Desculpem-me, senhores. Sei que isso leva uma vida. Há famílias de palhaço tradicionais que vão favorecendo o desabrochar do descendente de palhaço desde o berço. Vendo como ele se move, como se levanta, como cai, como corre, etc. Fora das tradições, secularizados, encontramos artistas que se esmeram na aquisição das virtudes do ator em palco, interpretando textos, das escolas mais diversas, para só então se jogar ao improviso, e daí ao palhaço. Leva-se em torno de cinco anos.
- 40, horas.
Então, eis minha primeira explicação. Não acredito em evolução linear. De dramas a história é feita. Guerras e Paz e Guerras. Há quem reconheça o ridículo e a fragilidade humana para superar qualquer conflito histórico e acrescenta os deuses para permitir os finais. Outros contam a história a partir de homens e mulheres heróicos, e nos tornam deuses. Não sem sangue, não sem dor, não sem morte. Aqui e acolá, uma pitada de ressurreição. O amor, e toda a incongruência dele, contudo, sempre está presente. E ao contrário de ser um alívio, muitas vezes torna-se mais um capítulo da angústia. Se aparece trazendo felicidade, como não encarar o seu espelho mais sombrio: a perda do ser amado, pela morte ou pela traição?
A história é, quando muito, uma espiral. Se é que aprendemos alguma coisa e crescemos, e acredito que sim, aprendemos e crescemos, como crescem os concertos, isto se dá eivado de conflitos. Mas, sempre se dá a partir de um início. Debatemo-nos entre a sombra e a luz. No choque dos contrários, forjada é a nossa personalidade. Metal, fogo, água e martelo.

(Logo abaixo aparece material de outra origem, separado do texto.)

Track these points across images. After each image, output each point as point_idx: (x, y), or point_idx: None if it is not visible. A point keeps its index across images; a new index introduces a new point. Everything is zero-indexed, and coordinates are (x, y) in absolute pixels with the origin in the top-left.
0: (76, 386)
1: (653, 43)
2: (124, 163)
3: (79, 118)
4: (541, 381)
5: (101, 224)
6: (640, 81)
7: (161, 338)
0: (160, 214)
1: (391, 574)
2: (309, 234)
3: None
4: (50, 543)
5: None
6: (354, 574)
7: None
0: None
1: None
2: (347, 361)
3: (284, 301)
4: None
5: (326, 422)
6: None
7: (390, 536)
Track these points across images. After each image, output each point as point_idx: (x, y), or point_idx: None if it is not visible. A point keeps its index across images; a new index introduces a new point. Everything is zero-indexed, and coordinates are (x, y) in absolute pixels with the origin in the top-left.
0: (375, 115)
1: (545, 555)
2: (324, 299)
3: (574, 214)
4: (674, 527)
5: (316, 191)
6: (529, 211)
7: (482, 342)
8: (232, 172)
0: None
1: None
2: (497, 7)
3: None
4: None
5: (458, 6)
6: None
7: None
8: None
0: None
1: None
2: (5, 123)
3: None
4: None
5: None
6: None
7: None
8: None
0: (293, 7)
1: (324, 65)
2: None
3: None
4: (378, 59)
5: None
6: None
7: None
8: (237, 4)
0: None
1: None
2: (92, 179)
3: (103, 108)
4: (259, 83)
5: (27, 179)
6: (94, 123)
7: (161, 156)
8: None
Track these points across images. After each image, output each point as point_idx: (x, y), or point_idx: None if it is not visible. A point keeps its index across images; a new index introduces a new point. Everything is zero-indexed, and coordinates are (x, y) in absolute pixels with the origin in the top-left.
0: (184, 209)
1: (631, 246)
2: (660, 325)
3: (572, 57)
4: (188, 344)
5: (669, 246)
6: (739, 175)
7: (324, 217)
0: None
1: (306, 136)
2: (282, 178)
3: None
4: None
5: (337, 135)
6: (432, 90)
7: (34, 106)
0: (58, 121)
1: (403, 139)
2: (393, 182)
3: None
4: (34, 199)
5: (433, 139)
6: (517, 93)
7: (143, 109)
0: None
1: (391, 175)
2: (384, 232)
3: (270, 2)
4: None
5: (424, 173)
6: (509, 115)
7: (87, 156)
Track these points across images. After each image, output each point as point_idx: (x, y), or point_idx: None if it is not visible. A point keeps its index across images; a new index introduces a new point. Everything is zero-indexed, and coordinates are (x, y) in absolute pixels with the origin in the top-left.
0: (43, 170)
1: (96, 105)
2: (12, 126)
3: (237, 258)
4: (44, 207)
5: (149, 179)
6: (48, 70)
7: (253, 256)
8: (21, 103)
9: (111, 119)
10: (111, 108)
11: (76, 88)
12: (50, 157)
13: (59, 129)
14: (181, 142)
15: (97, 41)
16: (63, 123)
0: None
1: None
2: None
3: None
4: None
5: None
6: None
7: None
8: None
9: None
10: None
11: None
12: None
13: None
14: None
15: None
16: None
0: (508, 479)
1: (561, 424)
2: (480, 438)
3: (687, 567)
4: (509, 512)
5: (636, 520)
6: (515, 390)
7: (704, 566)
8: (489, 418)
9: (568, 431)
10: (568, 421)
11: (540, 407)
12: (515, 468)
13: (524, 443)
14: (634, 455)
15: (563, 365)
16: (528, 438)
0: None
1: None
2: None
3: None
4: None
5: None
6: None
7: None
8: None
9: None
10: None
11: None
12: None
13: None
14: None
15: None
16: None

A capacitação inicial do Y é o início, um começo complexo, confuso, intenso. Há quem termine feliz, e há quem queira chorar. Ninguém termina o mesmo. Onde terminará? Só vi duas saídas nestes onze anos de projeto: a desistência e a paciência. Viver o nascimento de si para a arte em meio a um universo de ciência é, no mínimo, problemático. Perturbador é viver o nascimento de si para a arte em meio a outros oito nascimentos.
Mas, é isso, criança: nascimento. Peço paciência. Nada do que um dia após o outro. Peço, então, trezentos e sessenta e cinco, e nos encontrarmos ao final. A pelugem terá caído, sua miopia diminuído, as pernas estarão menos trôpegas. Quando voltar para a corda, e atravessar só mais uma vez, olharei em seus olhos e perguntarei: e então?